In town Belle (Emma Watson) has grown up with her widowed father (Kevin Kline). She longs for something more than can be found in her village. She is wooed (in spite of her clear rejection) by the vain and pompous Gaston (Luke Evans). When her father gets lost in the woods and comes across the Beast’s castle, he makes the mistake of picking a single rose to take to Beauty. The Beast locks him up as a thief. When Belle finds him, she takes his place in the cell. The Beast is rude and angry, but over time (and with the help of the talking household objects), the two discover in each other something more than either expected.
This is a film that showcases Disney’s strengths—wonderful production design and CGI effects, plus the music that has served the story well in the previous incarnations (plus three new songs by Alan Menken and Tim Rice). The humor is right for young viewers with just enough more mature comedy for adults to enjoy. The production numbers often involve crowds of people all singing and dancing. This is clearly designed to move to a new level from the stage version. Director Bill Condon wanted to create a musical worthy of the Golden Age of musicals, and also tell the well-loved story with a bit more depth to the characters.
The film’s key message is found in the love story between Belle and the Beast.
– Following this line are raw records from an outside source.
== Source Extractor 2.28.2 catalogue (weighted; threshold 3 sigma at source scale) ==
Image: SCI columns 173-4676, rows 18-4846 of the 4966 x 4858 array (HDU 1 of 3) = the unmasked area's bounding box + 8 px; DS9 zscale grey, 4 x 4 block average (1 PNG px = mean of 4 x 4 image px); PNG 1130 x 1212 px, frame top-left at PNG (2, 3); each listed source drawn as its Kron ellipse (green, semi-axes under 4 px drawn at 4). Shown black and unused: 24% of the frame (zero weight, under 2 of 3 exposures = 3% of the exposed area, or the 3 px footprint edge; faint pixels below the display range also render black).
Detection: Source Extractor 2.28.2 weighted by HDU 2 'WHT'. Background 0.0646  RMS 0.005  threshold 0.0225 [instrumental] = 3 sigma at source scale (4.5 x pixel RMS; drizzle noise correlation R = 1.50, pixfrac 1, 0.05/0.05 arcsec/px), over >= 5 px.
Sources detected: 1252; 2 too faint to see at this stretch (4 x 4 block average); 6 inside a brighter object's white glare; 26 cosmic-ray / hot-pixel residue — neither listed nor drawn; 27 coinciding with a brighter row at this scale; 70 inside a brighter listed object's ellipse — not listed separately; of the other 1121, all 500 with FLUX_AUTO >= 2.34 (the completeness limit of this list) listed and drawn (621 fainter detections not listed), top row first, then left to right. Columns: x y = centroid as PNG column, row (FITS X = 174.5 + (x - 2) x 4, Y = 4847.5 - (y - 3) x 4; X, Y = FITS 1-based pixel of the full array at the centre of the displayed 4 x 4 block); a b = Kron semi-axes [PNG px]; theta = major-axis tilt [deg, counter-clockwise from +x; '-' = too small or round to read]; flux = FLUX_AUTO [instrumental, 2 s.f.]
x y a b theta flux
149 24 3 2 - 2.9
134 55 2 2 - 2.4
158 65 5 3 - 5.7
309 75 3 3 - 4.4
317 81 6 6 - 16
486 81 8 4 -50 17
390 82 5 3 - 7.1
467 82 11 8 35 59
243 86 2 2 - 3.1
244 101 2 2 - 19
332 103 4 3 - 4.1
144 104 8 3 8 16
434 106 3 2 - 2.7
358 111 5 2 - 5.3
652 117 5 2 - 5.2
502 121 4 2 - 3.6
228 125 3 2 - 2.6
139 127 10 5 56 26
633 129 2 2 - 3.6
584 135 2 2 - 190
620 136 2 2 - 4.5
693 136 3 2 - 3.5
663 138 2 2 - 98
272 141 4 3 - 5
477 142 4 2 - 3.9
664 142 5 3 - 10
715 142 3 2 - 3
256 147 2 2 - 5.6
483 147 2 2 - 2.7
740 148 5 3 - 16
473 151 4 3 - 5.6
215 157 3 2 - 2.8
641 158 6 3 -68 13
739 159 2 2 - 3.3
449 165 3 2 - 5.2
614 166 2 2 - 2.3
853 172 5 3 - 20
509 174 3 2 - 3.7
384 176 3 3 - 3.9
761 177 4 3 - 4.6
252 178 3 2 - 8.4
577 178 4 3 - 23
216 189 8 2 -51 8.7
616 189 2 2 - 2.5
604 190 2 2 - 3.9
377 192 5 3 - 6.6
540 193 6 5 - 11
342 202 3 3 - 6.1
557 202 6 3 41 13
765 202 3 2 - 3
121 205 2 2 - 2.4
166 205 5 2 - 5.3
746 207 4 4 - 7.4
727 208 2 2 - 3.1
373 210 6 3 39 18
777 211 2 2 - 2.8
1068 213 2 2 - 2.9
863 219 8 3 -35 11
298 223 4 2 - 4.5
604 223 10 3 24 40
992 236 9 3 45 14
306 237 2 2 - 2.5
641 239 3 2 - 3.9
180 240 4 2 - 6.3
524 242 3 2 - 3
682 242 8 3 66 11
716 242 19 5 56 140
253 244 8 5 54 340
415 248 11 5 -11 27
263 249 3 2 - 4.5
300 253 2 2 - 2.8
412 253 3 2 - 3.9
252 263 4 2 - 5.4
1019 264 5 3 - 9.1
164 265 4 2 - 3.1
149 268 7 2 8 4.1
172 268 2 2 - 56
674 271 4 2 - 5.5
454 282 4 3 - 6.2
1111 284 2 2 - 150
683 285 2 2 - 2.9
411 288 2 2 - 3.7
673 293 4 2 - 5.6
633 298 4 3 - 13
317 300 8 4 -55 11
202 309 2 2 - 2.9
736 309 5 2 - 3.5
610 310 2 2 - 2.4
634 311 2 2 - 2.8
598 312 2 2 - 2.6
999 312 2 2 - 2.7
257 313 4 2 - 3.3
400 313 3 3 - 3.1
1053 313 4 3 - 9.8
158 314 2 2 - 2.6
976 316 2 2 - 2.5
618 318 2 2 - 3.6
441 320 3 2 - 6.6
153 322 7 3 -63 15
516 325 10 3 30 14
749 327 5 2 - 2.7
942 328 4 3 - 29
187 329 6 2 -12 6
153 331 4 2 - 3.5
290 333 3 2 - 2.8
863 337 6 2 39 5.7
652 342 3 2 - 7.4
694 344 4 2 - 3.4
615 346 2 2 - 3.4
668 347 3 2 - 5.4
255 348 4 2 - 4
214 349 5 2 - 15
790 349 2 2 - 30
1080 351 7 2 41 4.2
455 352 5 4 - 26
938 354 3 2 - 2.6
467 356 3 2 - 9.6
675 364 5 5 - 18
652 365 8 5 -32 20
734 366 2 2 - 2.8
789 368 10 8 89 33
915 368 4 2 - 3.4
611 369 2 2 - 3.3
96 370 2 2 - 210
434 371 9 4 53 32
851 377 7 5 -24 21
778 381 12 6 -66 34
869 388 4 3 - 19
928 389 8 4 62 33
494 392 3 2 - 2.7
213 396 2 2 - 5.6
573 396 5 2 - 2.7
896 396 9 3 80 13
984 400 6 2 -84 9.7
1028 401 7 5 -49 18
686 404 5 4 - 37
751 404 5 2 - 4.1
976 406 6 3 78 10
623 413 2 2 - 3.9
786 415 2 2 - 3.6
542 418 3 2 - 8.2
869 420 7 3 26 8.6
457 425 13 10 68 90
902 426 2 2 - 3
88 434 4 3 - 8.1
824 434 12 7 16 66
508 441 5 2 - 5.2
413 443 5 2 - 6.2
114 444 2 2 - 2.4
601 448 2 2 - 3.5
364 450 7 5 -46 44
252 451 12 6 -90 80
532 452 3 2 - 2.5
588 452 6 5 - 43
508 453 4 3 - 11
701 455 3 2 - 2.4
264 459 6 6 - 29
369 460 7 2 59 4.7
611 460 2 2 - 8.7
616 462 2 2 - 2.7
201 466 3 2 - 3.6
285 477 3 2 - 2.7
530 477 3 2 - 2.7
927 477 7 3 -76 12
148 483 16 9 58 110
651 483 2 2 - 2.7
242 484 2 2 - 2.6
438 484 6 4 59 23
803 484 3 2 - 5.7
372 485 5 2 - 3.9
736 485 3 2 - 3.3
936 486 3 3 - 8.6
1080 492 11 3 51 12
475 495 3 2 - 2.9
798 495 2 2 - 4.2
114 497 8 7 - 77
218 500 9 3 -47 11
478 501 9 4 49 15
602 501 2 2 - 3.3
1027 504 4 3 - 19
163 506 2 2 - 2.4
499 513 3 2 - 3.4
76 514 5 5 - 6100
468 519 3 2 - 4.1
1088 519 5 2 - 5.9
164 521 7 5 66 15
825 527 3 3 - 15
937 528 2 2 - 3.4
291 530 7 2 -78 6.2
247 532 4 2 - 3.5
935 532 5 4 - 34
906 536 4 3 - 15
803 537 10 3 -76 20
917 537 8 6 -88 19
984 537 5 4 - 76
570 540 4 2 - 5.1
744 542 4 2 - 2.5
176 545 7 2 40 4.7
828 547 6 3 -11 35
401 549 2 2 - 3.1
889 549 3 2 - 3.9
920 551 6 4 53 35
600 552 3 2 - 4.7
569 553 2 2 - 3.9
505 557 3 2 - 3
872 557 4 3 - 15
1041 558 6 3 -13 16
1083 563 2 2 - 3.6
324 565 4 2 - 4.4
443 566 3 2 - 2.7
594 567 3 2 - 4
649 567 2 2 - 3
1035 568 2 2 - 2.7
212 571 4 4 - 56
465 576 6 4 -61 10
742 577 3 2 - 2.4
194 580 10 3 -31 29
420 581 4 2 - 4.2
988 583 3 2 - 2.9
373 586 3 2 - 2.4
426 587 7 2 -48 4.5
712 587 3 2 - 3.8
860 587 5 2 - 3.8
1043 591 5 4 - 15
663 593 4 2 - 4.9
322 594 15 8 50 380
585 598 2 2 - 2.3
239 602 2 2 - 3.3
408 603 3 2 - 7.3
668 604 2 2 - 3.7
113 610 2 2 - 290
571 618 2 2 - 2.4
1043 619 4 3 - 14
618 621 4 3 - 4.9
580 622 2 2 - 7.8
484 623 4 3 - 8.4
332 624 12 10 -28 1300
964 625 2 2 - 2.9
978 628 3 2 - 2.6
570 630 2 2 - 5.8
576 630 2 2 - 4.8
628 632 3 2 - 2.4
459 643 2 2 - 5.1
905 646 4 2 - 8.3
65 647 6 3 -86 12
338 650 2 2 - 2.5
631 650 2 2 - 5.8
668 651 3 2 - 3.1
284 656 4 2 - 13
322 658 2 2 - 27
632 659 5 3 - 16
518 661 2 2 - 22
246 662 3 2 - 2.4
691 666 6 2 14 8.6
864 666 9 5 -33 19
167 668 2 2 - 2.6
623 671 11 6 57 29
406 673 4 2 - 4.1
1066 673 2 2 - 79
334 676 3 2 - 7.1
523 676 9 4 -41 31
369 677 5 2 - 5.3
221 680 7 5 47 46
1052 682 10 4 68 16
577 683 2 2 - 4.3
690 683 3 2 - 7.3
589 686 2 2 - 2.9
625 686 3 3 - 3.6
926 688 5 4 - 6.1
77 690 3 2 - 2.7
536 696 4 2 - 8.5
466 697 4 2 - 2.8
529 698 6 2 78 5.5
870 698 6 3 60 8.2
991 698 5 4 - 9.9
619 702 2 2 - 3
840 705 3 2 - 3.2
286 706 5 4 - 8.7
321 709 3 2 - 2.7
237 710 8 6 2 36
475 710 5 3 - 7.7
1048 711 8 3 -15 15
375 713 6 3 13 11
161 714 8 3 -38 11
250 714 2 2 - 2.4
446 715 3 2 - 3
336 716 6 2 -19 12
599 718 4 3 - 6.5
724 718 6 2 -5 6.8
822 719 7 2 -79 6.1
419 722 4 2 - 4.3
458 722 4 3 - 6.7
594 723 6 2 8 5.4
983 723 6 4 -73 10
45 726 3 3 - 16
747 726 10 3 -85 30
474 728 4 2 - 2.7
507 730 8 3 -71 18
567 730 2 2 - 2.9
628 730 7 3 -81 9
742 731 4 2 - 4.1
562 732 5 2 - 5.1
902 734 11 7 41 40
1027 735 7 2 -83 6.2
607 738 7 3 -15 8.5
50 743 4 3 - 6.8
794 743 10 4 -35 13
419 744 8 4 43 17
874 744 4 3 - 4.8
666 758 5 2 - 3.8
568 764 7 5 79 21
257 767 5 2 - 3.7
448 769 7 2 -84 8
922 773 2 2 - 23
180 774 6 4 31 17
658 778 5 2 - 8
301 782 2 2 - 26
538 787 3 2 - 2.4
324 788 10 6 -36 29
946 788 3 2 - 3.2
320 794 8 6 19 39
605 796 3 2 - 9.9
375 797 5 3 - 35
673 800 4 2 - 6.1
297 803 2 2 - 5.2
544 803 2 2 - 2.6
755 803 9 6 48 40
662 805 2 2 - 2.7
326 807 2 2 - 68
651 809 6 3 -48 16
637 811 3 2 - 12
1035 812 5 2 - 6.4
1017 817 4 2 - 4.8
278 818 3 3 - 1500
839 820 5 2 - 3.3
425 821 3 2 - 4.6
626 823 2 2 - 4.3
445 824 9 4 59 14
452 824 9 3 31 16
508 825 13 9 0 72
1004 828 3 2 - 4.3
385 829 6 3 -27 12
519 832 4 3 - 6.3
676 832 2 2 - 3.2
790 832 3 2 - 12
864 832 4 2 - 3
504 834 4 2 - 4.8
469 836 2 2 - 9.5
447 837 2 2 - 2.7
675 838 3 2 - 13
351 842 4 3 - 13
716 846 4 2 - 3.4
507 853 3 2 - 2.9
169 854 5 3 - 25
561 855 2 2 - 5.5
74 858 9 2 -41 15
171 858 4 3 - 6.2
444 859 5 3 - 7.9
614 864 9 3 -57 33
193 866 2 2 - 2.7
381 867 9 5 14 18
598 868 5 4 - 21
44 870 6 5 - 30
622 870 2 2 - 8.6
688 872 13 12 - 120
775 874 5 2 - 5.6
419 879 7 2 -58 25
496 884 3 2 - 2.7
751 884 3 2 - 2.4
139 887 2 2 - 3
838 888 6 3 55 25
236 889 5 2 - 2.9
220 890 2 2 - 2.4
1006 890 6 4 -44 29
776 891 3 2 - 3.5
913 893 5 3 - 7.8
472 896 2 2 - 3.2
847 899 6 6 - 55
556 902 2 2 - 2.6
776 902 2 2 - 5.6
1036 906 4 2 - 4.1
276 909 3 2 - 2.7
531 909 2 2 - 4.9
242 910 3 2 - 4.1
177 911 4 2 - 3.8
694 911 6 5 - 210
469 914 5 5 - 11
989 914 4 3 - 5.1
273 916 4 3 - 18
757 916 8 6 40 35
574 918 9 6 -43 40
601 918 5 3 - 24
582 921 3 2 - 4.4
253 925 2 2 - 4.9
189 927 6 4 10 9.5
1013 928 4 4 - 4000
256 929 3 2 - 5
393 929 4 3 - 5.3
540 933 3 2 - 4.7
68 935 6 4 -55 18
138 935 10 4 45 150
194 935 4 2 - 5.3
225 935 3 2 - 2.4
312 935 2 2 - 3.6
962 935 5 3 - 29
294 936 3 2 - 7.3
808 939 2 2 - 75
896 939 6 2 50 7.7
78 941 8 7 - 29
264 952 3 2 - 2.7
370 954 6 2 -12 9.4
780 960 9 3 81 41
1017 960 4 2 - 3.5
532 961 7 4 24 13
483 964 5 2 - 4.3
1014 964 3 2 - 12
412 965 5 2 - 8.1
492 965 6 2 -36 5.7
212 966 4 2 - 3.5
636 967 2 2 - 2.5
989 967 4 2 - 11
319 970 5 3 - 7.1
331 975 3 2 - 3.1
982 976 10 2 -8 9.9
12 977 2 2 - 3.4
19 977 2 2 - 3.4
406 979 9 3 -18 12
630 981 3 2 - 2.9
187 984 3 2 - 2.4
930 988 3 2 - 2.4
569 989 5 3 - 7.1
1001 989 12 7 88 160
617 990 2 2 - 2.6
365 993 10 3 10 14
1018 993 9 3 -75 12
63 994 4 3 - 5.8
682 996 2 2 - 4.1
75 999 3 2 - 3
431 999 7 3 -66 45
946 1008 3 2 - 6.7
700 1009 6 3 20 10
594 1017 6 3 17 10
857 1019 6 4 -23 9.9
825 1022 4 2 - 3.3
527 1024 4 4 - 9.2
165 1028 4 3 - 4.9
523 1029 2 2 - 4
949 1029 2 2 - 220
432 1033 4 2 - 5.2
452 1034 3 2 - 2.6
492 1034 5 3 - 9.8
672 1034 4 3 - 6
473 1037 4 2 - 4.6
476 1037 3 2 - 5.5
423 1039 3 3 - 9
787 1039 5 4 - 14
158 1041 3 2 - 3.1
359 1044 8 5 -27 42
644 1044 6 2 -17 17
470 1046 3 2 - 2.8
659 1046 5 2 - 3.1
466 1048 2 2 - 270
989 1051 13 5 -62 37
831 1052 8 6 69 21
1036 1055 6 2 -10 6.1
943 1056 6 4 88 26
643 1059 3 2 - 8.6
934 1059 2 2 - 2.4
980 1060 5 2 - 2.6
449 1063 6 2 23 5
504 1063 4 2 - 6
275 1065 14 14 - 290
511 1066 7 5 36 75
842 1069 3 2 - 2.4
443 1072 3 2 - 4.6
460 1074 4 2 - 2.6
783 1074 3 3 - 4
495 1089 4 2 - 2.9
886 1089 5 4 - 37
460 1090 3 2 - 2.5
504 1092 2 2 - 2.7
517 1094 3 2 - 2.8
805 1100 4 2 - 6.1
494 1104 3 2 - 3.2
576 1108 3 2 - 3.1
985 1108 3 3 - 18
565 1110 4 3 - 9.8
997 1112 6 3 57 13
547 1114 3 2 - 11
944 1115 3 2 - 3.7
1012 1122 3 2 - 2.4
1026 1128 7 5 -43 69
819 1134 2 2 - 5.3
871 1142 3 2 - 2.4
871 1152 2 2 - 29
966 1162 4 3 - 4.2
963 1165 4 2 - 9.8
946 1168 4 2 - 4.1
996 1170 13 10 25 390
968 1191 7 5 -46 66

It teaches that love is found when we are open to one another as Belle and the Beast eventually open themselves to know and be known. But there is also the whole theme of how do we welcome those who are different from us. Failure to do so is what led to the Prince being transformed into the Beast in the first place. For the Prince at the beginning of the film and for Gaston throughout, self-centeredness and failure to see others as something other than to be possessed is the root of the ills of the world. In that, this story could speak to us of how we relate to the world around us that is filled with people who are different from us. Do you judge their value by what that can provide to make us happy—or by the inherent value that all people have in their diversity?
Given that this story is so similar to the earlier film and the stage version, it is worth asking if this really adds to the story. I suspect that is going to be a matter of taste. Some will like all the production values of this version. They’ll love the sets and costumes. They’ll like the CGI characters. But it is also a bit darker and heavier at several places than the animation version. Others may think that this story is much better dealt with through animation. It should be noted that the animated version was seen as ground breaking at the time. It was the first animated film to be nominated for Best Picture. Personally, for all the beauty and splendor of this version, the darker tone that comes into play seems a bit much. I think the animated version is the better approach to this story.